**Texte d'étude:**

============================================================

Face à ces dérives, les professeurs ne sont pas passifs. Globalement humanistes, ils résistent à ces processus d’évaluation – notamment parce qu’ils les agacent. « J’ai le sentiment, dit Bernard Rey, que la brutalité des hiérarchies sociales devient tellement visible que les gens commencent à bouger, à évoluer, à résister. » Pierre Waaub, lui, trouve son espoir dans le combat. Un combat pour l’égalité, pour réfléchir sur son métier, pour refuser de n’être qu’un exécutant. « Nous devons sortir de cette culture individualiste qui veut que le temps s’impose à nous. Le temps, c’est la matière première de l’enseignement. Alors utilisons-le mieux et collectivement. »

Laure de Hesselle
Article publié dans Imagine demain le monde (n°87 – septembre/octobre 2011)

Photo : Céline Teret, Réseau IDée

(1) Les écoles primaires, pour les enfants du peuple ; les écoles moyennes (huit à neuf années de scolarisation) pour les petites classes moyennes, où l’on apprenait un peu de comptabilité et de dactylo ; et les humanités (douze ans de scolarité) pour les classes supérieures.
(2) Mouvement sociopédagogique d’éducation permanente (www.changement-egalite.be).
(3) Programme international de l’OCDE pour le suivi des élèves, qui classe annuellement les systèmes éducatifs de 65 pays.
(4) Soit étudier spécifiquement pour l’examen, sans se soucier de comprendre et d’aller au fond des choses, en recourant bien souvent à des cours particuliers.

============================================================

**Données:**

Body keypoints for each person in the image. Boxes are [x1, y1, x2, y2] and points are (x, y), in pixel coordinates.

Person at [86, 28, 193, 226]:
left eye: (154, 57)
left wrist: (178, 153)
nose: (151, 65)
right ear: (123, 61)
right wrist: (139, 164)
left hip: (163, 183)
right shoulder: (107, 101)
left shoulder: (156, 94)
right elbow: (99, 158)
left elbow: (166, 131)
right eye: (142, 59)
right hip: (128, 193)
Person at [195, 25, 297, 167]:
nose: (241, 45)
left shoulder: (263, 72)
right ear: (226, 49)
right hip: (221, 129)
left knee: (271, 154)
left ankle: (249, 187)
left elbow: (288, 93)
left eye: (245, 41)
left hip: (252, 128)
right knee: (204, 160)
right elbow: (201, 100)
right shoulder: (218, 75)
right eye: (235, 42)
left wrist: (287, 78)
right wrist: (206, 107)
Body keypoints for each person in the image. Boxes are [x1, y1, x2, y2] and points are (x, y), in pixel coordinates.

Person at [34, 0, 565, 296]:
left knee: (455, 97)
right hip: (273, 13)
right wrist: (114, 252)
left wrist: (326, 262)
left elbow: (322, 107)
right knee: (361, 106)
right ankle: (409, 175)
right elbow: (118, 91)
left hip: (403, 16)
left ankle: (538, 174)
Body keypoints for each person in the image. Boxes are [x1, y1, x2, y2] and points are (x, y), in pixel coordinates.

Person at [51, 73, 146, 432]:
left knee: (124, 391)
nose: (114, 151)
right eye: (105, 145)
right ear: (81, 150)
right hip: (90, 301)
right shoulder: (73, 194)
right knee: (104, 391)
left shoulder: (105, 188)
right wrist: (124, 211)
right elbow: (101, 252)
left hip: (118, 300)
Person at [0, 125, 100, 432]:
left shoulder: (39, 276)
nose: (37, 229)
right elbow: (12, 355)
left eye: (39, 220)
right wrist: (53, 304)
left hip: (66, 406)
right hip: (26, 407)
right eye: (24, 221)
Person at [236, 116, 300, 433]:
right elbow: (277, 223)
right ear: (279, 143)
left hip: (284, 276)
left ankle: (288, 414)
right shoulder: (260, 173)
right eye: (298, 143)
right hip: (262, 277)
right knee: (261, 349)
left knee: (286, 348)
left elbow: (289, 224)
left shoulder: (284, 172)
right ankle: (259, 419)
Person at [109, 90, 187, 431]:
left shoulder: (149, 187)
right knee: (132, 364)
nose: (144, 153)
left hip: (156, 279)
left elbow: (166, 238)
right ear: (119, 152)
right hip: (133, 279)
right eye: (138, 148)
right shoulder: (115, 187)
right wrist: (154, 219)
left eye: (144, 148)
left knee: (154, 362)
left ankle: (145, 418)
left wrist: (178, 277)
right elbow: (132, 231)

============================================================

**Liste des consignes:**
a – Relevez tous les noms de personnes qui figurent dans le texte d'étude.
b – Recopiez le passage du texte d'étude qui va de « Face à ces dérives, les » à « (n°87 – septembre/octobre 2011) », ces deux extrémités comprises.

**Réponses attendues:**
a –
Bernard Rey
Pierre Waaub
Laure de Hesselle
Céline Teret

b –
Face à ces dérives, les professeurs ne sont pas passifs. Globalement humanistes, ils résistent à ces processus d’évaluation – notamment parce qu’ils les agacent. « J’ai le sentiment, dit Bernard Rey, que la brutalité des hiérarchies sociales devient tellement visible que les gens commencent à bouger, à évoluer, à résister. » Pierre Waaub, lui, trouve son espoir dans le combat. Un combat pour l’égalité, pour réfléchir sur son métier, pour refuser de n’être qu’un exécutant. « Nous devons sortir de cette culture individualiste qui veut que le temps s’impose à nous. Le temps, c’est la matière première de l’enseignement. Alors utilisons-le mieux et collectivement. »

Laure de Hesselle
Article publié dans Imagine demain le monde (n°87 – septembre/octobre 2011)